## Work item
Copy each line that includes the string "camera" from the material into your answer.

## The data
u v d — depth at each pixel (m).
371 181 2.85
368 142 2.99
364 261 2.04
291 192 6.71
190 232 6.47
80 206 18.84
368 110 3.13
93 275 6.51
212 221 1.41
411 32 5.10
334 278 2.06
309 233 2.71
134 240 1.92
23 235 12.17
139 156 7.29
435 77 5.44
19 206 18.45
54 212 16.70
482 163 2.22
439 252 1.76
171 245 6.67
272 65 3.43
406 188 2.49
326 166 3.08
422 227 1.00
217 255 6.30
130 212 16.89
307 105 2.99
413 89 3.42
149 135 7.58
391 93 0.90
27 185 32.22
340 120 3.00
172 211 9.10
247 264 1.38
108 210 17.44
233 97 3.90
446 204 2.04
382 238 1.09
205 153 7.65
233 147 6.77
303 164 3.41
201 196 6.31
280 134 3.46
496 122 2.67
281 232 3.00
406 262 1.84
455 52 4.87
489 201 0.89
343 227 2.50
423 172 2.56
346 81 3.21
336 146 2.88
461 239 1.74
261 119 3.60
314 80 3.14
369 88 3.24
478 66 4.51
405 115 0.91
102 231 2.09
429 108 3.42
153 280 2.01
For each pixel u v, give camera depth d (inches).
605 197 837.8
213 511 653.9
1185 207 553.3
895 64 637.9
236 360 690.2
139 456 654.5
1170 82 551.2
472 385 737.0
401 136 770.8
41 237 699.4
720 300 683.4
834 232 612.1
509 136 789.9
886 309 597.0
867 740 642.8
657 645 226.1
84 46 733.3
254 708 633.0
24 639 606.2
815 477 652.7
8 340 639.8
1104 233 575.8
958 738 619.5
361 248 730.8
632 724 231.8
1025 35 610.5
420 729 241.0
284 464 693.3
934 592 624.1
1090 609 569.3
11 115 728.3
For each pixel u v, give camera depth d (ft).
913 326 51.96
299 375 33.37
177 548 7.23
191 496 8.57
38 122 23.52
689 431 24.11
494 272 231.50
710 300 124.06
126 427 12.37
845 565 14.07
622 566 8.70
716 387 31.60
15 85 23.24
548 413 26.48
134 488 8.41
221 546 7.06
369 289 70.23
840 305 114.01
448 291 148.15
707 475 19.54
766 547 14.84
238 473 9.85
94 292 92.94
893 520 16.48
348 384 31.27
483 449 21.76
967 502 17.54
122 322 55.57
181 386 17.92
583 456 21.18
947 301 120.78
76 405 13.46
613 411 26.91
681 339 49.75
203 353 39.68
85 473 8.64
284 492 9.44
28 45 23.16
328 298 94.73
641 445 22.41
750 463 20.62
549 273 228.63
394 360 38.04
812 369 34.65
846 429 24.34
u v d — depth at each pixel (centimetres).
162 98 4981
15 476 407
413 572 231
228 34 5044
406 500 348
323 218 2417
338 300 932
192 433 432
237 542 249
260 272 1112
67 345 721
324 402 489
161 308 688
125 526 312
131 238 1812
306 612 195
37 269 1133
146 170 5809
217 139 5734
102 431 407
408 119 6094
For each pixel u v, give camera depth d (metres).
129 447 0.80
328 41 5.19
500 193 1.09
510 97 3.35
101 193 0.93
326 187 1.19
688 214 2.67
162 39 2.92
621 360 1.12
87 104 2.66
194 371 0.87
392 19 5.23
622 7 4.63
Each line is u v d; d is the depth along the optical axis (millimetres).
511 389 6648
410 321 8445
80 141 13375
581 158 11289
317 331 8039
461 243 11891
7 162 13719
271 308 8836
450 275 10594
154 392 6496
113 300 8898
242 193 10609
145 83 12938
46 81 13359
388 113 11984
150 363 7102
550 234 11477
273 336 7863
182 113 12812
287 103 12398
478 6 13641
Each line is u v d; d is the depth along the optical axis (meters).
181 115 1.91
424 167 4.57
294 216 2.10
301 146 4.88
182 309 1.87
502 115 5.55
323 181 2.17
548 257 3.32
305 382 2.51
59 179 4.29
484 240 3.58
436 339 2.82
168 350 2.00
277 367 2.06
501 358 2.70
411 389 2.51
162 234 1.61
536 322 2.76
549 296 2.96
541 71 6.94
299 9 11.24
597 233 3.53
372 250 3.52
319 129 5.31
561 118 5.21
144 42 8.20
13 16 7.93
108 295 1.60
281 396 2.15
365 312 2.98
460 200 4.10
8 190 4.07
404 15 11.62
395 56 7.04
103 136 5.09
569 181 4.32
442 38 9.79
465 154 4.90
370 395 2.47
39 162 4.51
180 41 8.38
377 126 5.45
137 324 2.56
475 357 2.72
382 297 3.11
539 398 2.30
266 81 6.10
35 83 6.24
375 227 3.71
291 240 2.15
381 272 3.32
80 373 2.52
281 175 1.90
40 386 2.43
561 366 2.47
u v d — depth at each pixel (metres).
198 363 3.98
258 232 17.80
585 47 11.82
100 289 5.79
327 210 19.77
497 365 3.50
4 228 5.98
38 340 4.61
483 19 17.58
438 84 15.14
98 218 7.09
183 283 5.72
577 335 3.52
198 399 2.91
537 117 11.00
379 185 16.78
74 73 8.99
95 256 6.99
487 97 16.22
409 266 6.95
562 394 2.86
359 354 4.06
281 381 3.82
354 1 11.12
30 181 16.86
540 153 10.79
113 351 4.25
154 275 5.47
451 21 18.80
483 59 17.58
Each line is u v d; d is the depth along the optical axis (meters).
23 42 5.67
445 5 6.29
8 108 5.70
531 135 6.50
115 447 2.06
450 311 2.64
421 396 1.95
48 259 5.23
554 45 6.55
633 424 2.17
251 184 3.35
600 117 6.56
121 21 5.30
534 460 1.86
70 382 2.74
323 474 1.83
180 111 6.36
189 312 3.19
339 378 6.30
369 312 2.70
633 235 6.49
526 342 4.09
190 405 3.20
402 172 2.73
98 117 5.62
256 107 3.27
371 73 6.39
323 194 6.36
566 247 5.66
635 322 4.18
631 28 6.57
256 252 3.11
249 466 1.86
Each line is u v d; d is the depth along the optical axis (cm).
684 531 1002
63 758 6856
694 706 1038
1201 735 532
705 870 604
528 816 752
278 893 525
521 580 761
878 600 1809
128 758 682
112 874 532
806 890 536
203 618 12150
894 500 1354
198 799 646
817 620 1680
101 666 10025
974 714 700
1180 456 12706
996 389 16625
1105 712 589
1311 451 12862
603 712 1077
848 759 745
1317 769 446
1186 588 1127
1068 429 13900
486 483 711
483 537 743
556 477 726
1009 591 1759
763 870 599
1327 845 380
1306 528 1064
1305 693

## Result of the task
For each pixel u v, give camera depth d (inches).
For each pixel u v, give camera depth d (ft).
For each pixel u v, give camera depth d (metres).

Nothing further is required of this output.